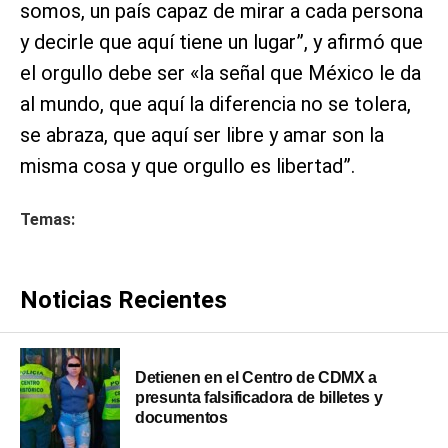
somos, un país capaz de mirar a cada persona
y decirle que aquí tiene un lugar”, y afirmó que
el orgullo debe ser «la señal que México le da
al mundo, que aquí la diferencia no se tolera,
se abraza, que aquí ser libre y amar son la
misma cosa y que orgullo es libertad”.
Temas:
Noticias Recientes
Detienen en el Centro de CDMX a
presunta falsificadora de billetes y
documentos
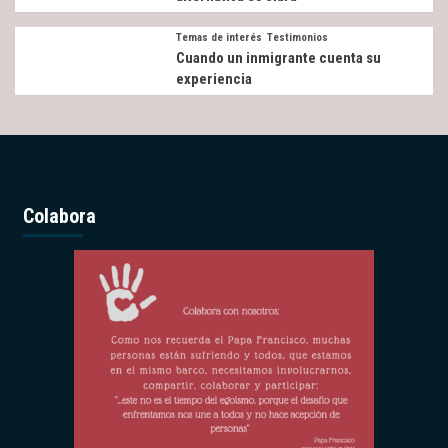
Temas de interés
Testimonios
Cuando un inmigrante cuenta su
experiencia
Colabora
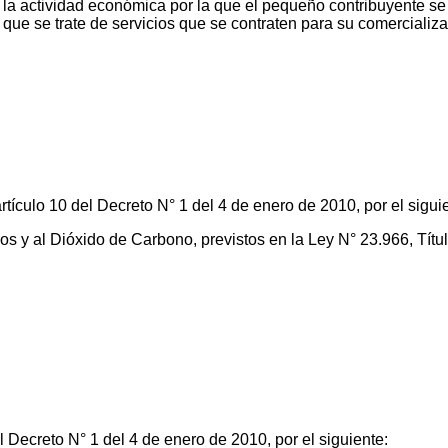
n la actividad económica por la que el pequeño contribuyente se
que se trate de servicios que se contraten para su comercializa
rtículo 10 del Decreto N° 1 del 4 de enero de 2010, por el sigui
s y al Dióxido de Carbono, previstos en la Ley N° 23.966, Títul
 Decreto N° 1 del 4 de enero de 2010, por el siguiente:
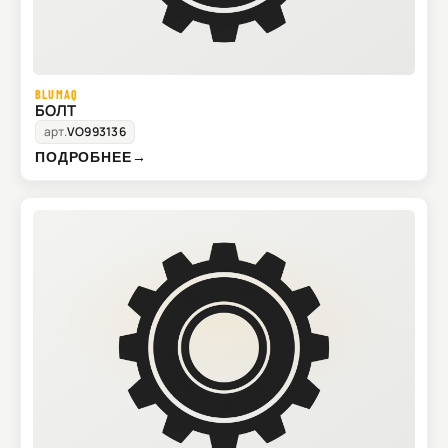
BLUMAQ
БОЛТ
арт.
VO993136
ПОДРОБНЕЕ
→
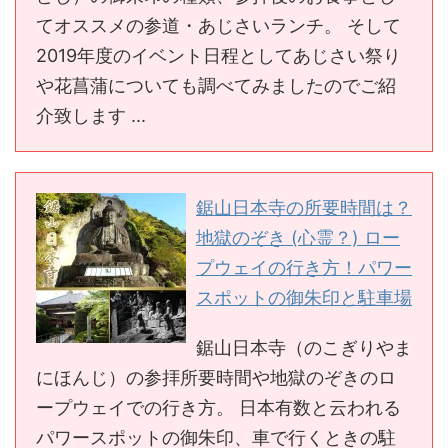
てオススメの参道・あじさいランチ。 そして
2019年度のイベント日程としてあじさい祭り
や花菖蒲についても調べてみましたのでご紹
介致します ...
鋸山日本寺の所要時間は？
地獄のぞき (心霊？) ロー
プウェイの行き方！パワー
スポットの御朱印と駐車場
鋸山日本寺（のこぎりやま
にほんじ）の参拝所要時間や地獄のぞきのロ
ープウェイでの行き方。 日本有数と云われる
パワースポットの御朱印、車で行くときの駐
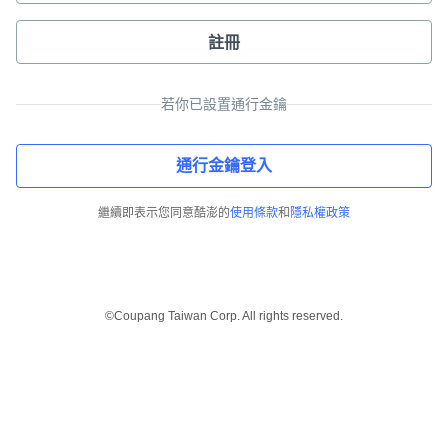
註冊
若你已設置通行金鑰
通行金鑰登入
繼續即表示您同意酷澎的
使用條款
和
隱私權政策
©Coupang Taiwan Corp. All rights reserved.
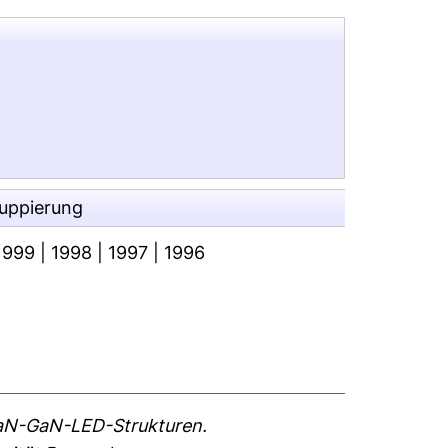
ruppierung
1999
|
1998
|
1997
|
1996
GaN-GaN-LED-Strukturen.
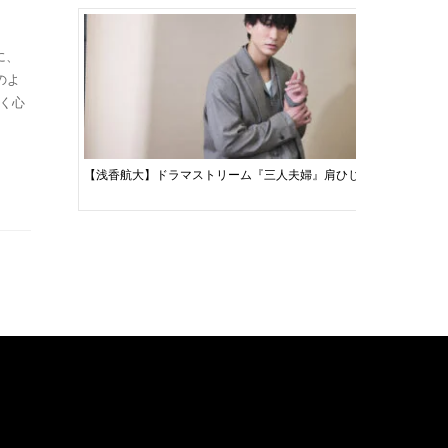
に、
のよ
く心
【浅香航大】ドラマストリーム『三人夫婦』肩ひじを張らずに柔ら
【瀬戸利樹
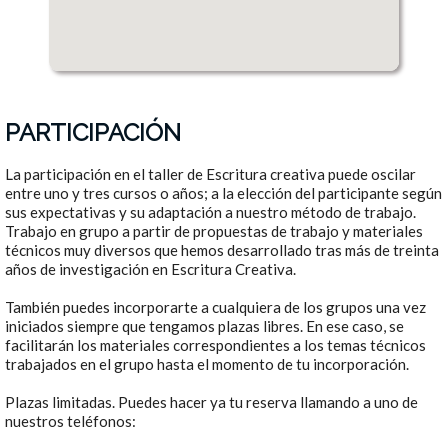
PARTICIPACIÓN
La participación en el taller de Escritura creativa puede oscilar
entre uno y tres cursos o años; a la elección del participante según
sus expectativas y su adaptación a nuestro método de trabajo.
Trabajo en grupo a partir de propuestas de trabajo y materiales
técnicos muy diversos que hemos desarrollado tras más de treinta
años de investigación en Escritura Creativa.
También puedes incorporarte a cualquiera de los grupos una vez
iniciados siempre que tengamos plazas libres. En ese caso, se
facilitarán los materiales correspondientes a los temas técnicos
trabajados en el grupo hasta el momento de tu incorporación.
Plazas limitadas. Puedes hacer ya tu reserva llamando a uno de
nuestros teléfonos:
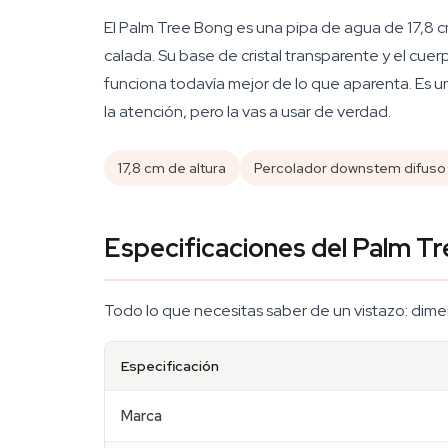
El Palm Tree Bong es una pipa de agua de 17,8 c
calada. Su base de cristal transparente y el cue
funciona todavía mejor de lo que aparenta. Es u
la atención, pero la vas a usar de verdad.
17,8 cm de altura
Percolador downstem difuso
Especificaciones del Palm 
Todo lo que necesitas saber de un vistazo: dimen
Especificación
Marca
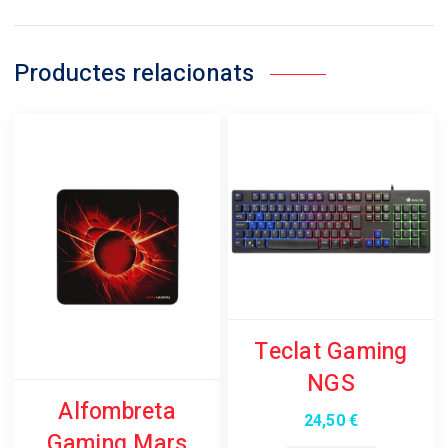
Productes relacionats
Teclat Gaming
NGS
Alfombreta
24,50
€
Gaming Mars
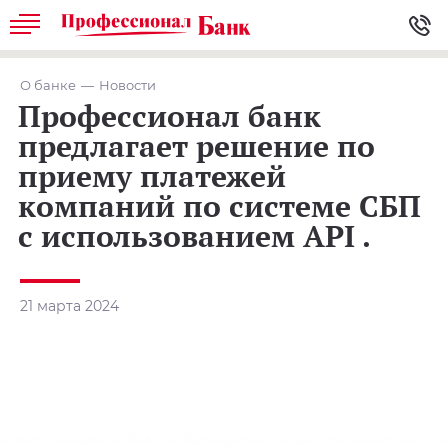
О банке
Новости
Профессионал банк
предлагает решение по
приему платежей
компаний по системе СБП
с использованием API .
21 марта 2024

--

Work to complete
Copy out the text read from each of the items above, line for line and without changes. Leave the pictures out of your answer.

Output for this task
somos, un país capaz de mirar a cada persona
y decirle que aquí tiene un lugar”, y afirmó que
el orgullo debe ser «la señal que México le da
al mundo, que aquí la diferencia no se tolera,
se abraza, que aquí ser libre y amar son la
misma cosa y que orgullo es libertad”.
Temas:
Noticias Recientes
Detienen en el Centro de CDMX a
presunta falsificadora de billetes y
documentos
Temas de interés
Testimonios
Cuando un inmigrante cuenta su
experiencia
Colabora
n la actividad económica por la que el pequeño contribuyente se
que se trate de servicios que se contraten para su comercializa
rtículo 10 del Decreto N° 1 del 4 de enero de 2010, por el sigui
s y al Dióxido de Carbono, previstos en la Ley N° 23.966, Títul
 Decreto N° 1 del 4 de enero de 2010, por el siguiente:
BLUMAQ
БОЛТ
арт.
VO993136
ПОДРОБНЕЕ
→
てオススメの参道・あじさいランチ。 そして
2019年度のイベント日程としてあじさい祭り
や花菖蒲についても調べてみましたのでご紹
介致します ...
鋸山日本寺の所要時間は？
地獄のぞき (心霊？) ロー
プウェイの行き方！パワー
スポットの御朱印と駐車場
鋸山日本寺（のこぎりやま
にほんじ）の参拝所要時間や地獄のぞきのロ
ープウェイでの行き方。 日本有数と云われる
パワースポットの御朱印、車で行くときの駐
註冊
若你已設置通行金鑰
通行金鑰登入
繼續即表示您同意酷澎的
使用條款
和
隱私權政策
©Coupang Taiwan Corp. All rights reserved.
ruppierung
1999
|
1998
|
1997
|
1996
GaN-GaN-LED-Strukturen.
に、
のよ
く心
【浅香航大】ドラマストリーム『三人夫婦』肩ひじを張らずに柔ら
【瀬戸利樹
PARTICIPACIÓN
La participación en el taller de Escritura creativa puede oscilar
entre uno y tres cursos o años; a la elección del participante según
sus expectativas y su adaptación a nuestro método de trabajo.
Trabajo en grupo a partir de propuestas de trabajo y materiales
técnicos muy diversos que hemos desarrollado tras más de treinta
años de investigación en Escritura Creativa.
También puedes incorporarte a cualquiera de los grupos una vez
iniciados siempre que tengamos plazas libres. En ese caso, se
facilitarán los materiales correspondientes a los temas técnicos
trabajados en el grupo hasta el momento de tu incorporación.
Plazas limitadas. Puedes hacer ya tu reserva llamando a uno de
nuestros teléfonos:
El Palm Tree Bong es una pipa de agua de 17,8 c
calada. Su base de cristal transparente y el cue
funciona todavía mejor de lo que aparenta. Es u
la atención, pero la vas a usar de verdad.
17,8 cm de altura
Percolador downstem difuso
Especificaciones del Palm 
Todo lo que necesitas saber de un vistazo: dimen
Especificación
Marca
Productes relacionats
Teclat Gaming
NGS
Alfombreta
24,50
€
Gaming Mars
О банке
Новости
Профессионал банк
предлагает решение по
приему платежей
компаний по системе СБП
с использованием API .
21 марта 2024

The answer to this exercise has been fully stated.